Cropin has announced the launch of an artificial intelligence-powered tool, called Sage, that is expected to give users advantage in primary agricultural production.
The company’s CEO, Krishna Kumar, was on hand at the Indian Google Regional I/0 Connect, held in Bengaluru, to discuss what he and his team were attempting.
Sage would convert the world’s agricultural landscape into a grid-based map that makes it easier to visualise data, pinpoint exact locations, organise and arrange information systematically. It is powered by Google’s Gemini, a large language model.
Speaking to ET at the event, Kumar said that the tool is a great addition to the Cropin Cloud platform, which already allows agri-ecosystem stakeholders to digitise farm operations and take advantage of predictive intelligence to make decisions on efficiency, productivity, risk management, climate changes and enhance sustainability.

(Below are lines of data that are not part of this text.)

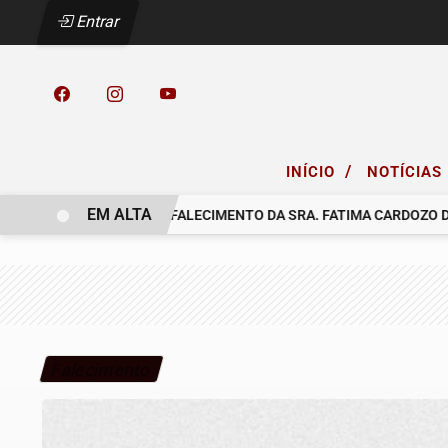
Entrar
/
INÍCIO
NOTÍCIAS
EM ALTA
COMUNICAMOS O FALECIMENTO DA SRA. FATIMA CARDOZO DOS 
Falecimento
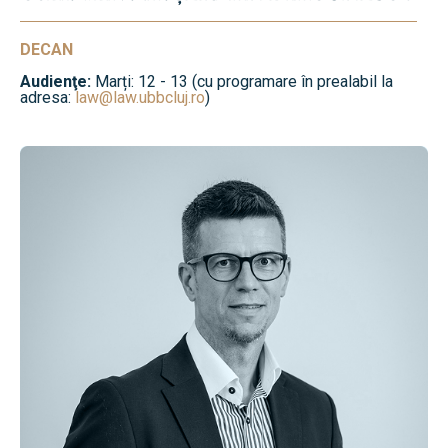
DECAN
Audienţe:
Marți: 12 - 13 (cu programare în prealabil la
adresa:
law@law.ubbcluj.ro
)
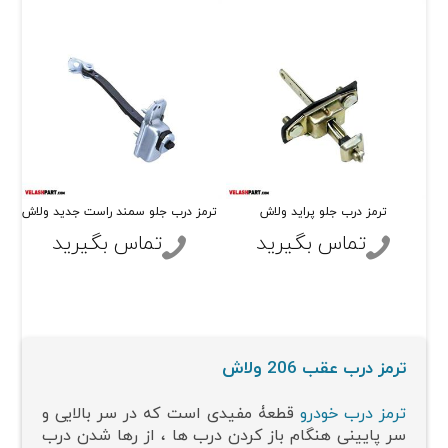
ترمز درب جلو پراید ولاش
ترمز درب جلو سمند راست جدید ولاش
تر
تماس بگیرید
تماس بگیرید
ترمز درب عقب 206 ولاش
ترمز درب خودرو
قطعۀ مفیدی است که در سر بالایی و
سر پایینی هنگام باز کردن درب ها ، از رها شدن درب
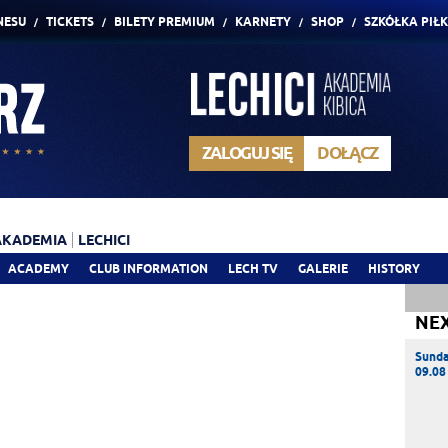
NESU
TICKETS
BILETY PREMIUM
KARNETY
SHOP
SZKÓŁKA PIŁ
ZALOGUJ SIĘ
DOŁĄCZ
AKADEMIA
LECHICI
ACADEMY
CLUB INFORMATION
LECH TV
GALERIE
HISTORY
NE
Sund
09.08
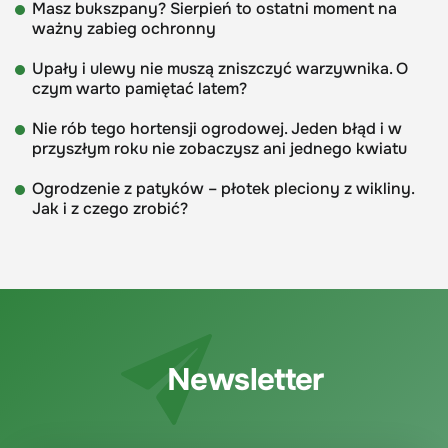
Masz bukszpany? Sierpień to ostatni moment na
ważny zabieg ochronny
Upały i ulewy nie muszą zniszczyć warzywnika. O
czym warto pamiętać latem?
Nie rób tego hortensji ogrodowej. Jeden błąd i w
przyszłym roku nie zobaczysz ani jednego kwiatu
Ogrodzenie z patyków – płotek pleciony z wikliny.
Jak i z czego zrobić?
Newsletter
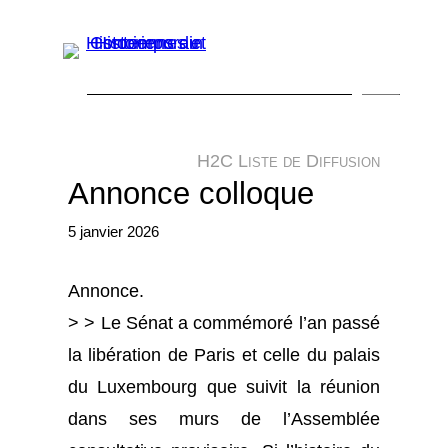
Aller
au
contenu
R
e
H2C Liste de Diffusion
c
Annonce colloque
h
5 janvier 2026
e
r
Annonce.
c
> > Le Sénat a commémoré l’an passé
h
la libération de Paris et celle du palais
e
du Luxembourg que suivit la réunion
r
dans ses murs de l’Assemblée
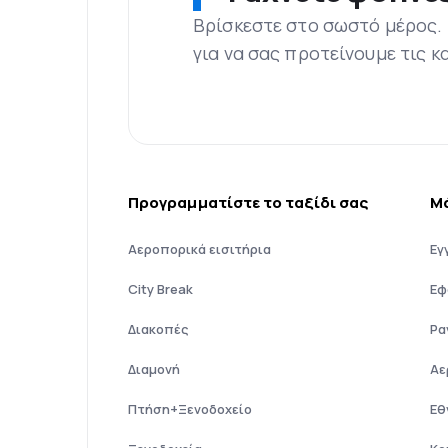
Βρίσκεστε στο σωστό μέρος.
για να σας προτείνουμε τις κ
Προγραμματίστε το ταξίδι σας
Μ
Αεροπορικά εισιτήρια
Εγ
City Break
Εφ
Διακοπές
Ρα
Διαμονή
Αε
Πτήση+Ξενοδοχείο
Εθ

Sage will take what Cropin offers to the next level by enhancing future-proofing for its over 250 B2B customers, and new additions. The tool has a crop knowledge graph that covers 350 crops and 10,000 varieties in more than 100 countries. Merging this tool with its digitised 30 million acres of farmlands gives it an edge in terms of accuracy and usefulness.
Kumar adds that it will be using advanced crop models to improve crop planning production. Already, its target customer base includes consumer packaged goods players, seed manufacturers, food processors, multilateral organisations, financial institutions and governments. All of these groups will benefit from being able to forecast future yields accurately.
The company’s enterprise customers can use Sage across geographical locations, although, it is still building it and deploying it in phases as customers require. Wheat, rice, potato and maize are some of the 13 major crops that the tool can provide intelligence on.
Attempting worldwide coverage
Compared to the 4.8 billion hectares of agricultural land worldwide, Cropin’s 30 million hectares is still a long way from being global.
The company raised $13.7 million in January 2023 in a Series D round from new investors like Google and JSR Corporation, while existing investors such as ABC Impact and Chiratae Ventures also participated. In 2022, it closed a Series C funding round of $20 million with contributions from UK’s CDC Group and Pratithi Investment Trust.
According to Crunchbase, Cropin has raised a total of $46.4 million and already counts multinational fast-moving consumer goods giant, Unilever, as part of its customers. The company is targeting worldwide coverage with each new funding and has moved past its home continent into digitising lands in the United States and Europe.